Data shown section start
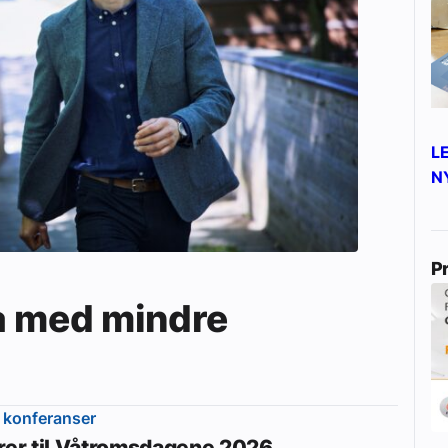
L
N
P
a med mindre
 konferanser
erer til Våtromsdagene 2026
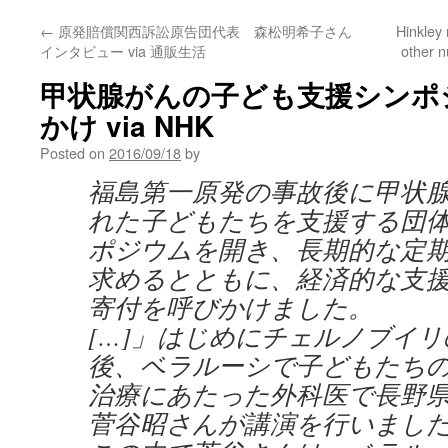
←
原発賠償関西訴訟原告団代表 森松明希子さん
Hinkley 
インタビュー via 通販生活
other 
甲状腺がんの子ども支援シンポ
かけ via NHK
Posted on
2016/09/18
by
福島第一原発の事故後に甲状
れた子どもたちを支援する団
ポジウムを開き、長期的な定
求めるとともに、経済的な支
寄付を呼びかけました。
[…]」はじめにチェルノブイ
後、ベラルーシで子どもたち
治療にあたった外科医で長野
菅谷昭さんが講演を行いまし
Data shown section end
**What you have to do:**
Nothing but the lines from the one containing "erer til Våtromsdagene 2026" through the last line of the records above should appear, each repeated exactly, with no pictures.

**Solution below:**
erer til Våtromsdagene 2026
←
原発賠償関西訴訟原告団代表 森松明希子さん
Hinkley 
インタビュー via 通販生活
other 
甲状腺がんの子ども支援シンポ
かけ via NHK
Posted on
2016/09/18
by
福島第一原発の事故後に甲状
れた子どもたちを支援する団
ポジウムを開き、長期的な定
求めるとともに、経済的な支
寄付を呼びかけました。
[…]」はじめにチェルノブイ
後、ベラルーシで子どもたち
治療にあたった外科医で長野
菅谷昭さんが講演を行いまし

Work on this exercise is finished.